§ Exercise aim: Copy out word for word the stretch of data below, from its very start through the line that contains "Dot at: (288, 336)", including that line.

§ Given records:
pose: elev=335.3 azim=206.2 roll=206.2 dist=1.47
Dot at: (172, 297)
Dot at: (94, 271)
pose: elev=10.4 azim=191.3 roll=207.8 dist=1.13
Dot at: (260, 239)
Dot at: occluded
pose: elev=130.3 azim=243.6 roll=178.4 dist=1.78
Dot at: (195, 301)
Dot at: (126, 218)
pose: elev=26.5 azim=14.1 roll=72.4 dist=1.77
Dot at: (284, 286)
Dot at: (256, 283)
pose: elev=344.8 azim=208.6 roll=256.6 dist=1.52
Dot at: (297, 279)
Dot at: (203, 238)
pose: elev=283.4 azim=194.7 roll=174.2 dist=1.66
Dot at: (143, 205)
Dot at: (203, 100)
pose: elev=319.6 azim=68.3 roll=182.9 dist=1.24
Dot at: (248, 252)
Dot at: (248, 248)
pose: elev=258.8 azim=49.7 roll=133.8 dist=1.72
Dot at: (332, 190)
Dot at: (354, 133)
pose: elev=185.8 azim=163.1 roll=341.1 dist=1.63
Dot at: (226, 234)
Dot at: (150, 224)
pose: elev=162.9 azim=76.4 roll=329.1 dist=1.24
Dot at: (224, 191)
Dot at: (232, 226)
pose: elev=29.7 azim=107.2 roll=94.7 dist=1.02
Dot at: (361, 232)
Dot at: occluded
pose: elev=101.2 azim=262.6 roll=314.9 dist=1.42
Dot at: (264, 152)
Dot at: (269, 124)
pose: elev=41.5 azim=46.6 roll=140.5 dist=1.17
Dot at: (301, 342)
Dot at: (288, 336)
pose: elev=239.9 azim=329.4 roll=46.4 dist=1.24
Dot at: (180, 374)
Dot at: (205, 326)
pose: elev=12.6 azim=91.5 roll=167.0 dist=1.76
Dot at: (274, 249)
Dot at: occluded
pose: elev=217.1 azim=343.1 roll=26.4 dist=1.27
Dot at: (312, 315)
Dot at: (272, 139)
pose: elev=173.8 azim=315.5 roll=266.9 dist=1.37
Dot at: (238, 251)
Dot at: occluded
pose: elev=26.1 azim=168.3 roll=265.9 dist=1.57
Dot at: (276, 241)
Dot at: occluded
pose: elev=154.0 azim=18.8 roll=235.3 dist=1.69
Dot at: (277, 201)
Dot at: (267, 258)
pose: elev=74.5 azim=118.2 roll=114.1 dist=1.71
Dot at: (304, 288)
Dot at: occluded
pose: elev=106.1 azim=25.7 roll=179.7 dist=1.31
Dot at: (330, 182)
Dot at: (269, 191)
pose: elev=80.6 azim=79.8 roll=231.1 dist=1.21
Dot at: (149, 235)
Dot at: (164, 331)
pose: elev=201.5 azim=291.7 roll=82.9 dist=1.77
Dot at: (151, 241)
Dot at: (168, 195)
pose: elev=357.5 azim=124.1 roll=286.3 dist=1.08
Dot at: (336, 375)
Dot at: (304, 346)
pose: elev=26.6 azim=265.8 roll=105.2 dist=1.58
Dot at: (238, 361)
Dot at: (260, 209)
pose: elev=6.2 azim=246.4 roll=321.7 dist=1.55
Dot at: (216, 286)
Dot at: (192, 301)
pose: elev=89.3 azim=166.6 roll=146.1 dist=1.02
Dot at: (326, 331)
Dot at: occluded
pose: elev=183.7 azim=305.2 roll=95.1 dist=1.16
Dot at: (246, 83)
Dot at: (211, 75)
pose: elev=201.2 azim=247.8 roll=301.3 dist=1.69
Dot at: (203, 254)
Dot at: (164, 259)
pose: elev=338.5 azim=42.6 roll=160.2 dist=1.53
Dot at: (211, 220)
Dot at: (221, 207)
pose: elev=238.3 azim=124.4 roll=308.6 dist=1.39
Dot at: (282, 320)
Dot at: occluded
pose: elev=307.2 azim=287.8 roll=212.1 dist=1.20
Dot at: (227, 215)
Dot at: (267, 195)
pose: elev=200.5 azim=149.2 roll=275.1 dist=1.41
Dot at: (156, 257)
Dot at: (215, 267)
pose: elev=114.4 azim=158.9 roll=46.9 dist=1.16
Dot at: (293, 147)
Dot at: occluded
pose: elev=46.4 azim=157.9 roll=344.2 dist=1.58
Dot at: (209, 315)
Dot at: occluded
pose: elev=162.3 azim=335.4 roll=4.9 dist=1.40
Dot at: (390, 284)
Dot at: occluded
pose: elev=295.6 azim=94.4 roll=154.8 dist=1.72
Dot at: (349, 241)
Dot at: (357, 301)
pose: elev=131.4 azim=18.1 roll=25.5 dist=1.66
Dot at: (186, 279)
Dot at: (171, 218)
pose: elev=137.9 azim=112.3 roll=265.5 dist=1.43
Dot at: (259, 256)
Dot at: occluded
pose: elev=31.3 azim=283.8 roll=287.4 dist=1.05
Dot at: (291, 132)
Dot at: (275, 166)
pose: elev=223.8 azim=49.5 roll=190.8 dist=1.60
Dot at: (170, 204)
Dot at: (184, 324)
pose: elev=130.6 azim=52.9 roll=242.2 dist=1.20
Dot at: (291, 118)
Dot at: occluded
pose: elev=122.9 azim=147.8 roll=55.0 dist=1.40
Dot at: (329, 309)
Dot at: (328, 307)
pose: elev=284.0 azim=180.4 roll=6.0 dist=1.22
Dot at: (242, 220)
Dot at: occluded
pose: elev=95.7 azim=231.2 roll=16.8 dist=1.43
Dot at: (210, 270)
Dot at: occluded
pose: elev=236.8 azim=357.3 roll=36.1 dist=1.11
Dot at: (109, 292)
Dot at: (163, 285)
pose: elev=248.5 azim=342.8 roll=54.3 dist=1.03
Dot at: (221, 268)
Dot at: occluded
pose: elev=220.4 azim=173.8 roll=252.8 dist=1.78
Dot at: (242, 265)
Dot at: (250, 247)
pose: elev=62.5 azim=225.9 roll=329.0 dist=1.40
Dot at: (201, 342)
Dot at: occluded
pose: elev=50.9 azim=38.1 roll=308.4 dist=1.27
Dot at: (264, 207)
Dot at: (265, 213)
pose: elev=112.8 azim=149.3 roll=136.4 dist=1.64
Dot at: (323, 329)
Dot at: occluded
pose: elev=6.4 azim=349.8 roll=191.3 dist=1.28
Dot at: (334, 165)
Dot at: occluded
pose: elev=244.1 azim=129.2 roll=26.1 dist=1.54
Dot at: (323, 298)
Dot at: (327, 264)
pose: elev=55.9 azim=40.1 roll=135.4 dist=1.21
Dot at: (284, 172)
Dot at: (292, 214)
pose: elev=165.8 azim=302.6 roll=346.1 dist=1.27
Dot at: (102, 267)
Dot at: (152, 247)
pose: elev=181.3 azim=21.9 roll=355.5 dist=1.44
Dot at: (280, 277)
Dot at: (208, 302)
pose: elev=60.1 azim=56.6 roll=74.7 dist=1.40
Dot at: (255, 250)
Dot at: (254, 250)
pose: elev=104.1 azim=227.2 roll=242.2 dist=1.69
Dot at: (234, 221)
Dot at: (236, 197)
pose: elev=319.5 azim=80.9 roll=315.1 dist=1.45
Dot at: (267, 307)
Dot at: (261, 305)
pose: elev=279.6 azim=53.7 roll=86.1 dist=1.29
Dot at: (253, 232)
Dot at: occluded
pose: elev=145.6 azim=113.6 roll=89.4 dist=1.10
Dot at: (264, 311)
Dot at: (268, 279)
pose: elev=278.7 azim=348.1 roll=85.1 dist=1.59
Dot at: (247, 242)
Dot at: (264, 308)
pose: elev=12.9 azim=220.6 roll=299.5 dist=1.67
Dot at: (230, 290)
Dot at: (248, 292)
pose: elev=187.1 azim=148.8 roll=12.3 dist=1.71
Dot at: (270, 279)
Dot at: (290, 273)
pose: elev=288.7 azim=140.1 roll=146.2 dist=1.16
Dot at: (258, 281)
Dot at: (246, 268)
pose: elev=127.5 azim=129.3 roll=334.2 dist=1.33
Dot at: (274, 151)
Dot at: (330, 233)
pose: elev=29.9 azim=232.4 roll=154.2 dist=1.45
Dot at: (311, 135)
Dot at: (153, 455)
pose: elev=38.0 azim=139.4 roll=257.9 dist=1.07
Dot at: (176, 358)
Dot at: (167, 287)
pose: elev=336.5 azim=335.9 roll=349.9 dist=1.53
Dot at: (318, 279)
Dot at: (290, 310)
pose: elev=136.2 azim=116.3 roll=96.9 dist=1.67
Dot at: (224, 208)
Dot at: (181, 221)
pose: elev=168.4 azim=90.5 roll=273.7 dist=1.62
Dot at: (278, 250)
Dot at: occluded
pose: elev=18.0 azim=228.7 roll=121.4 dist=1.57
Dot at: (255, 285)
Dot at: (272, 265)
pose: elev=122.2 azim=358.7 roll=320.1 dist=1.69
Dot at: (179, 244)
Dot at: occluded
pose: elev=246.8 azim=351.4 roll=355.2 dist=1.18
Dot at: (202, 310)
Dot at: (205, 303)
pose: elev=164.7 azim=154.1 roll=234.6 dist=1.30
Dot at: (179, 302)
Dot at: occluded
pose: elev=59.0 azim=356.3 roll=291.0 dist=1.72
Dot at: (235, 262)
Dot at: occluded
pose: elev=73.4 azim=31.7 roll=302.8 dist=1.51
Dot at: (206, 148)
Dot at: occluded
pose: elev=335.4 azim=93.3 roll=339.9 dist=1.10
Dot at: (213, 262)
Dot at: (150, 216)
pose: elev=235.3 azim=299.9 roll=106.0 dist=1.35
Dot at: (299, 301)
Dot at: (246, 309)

§ Exercise output:
pose: elev=335.3 azim=206.2 roll=206.2 dist=1.47
Dot at: (172, 297)
Dot at: (94, 271)
pose: elev=10.4 azim=191.3 roll=207.8 dist=1.13
Dot at: (260, 239)
Dot at: occluded
pose: elev=130.3 azim=243.6 roll=178.4 dist=1.78
Dot at: (195, 301)
Dot at: (126, 218)
pose: elev=26.5 azim=14.1 roll=72.4 dist=1.77
Dot at: (284, 286)
Dot at: (256, 283)
pose: elev=344.8 azim=208.6 roll=256.6 dist=1.52
Dot at: (297, 279)
Dot at: (203, 238)
pose: elev=283.4 azim=194.7 roll=174.2 dist=1.66
Dot at: (143, 205)
Dot at: (203, 100)
pose: elev=319.6 azim=68.3 roll=182.9 dist=1.24
Dot at: (248, 252)
Dot at: (248, 248)
pose: elev=258.8 azim=49.7 roll=133.8 dist=1.72
Dot at: (332, 190)
Dot at: (354, 133)
pose: elev=185.8 azim=163.1 roll=341.1 dist=1.63
Dot at: (226, 234)
Dot at: (150, 224)
pose: elev=162.9 azim=76.4 roll=329.1 dist=1.24
Dot at: (224, 191)
Dot at: (232, 226)
pose: elev=29.7 azim=107.2 roll=94.7 dist=1.02
Dot at: (361, 232)
Dot at: occluded
pose: elev=101.2 azim=262.6 roll=314.9 dist=1.42
Dot at: (264, 152)
Dot at: (269, 124)
pose: elev=41.5 azim=46.6 roll=140.5 dist=1.17
Dot at: (301, 342)
Dot at: (288, 336)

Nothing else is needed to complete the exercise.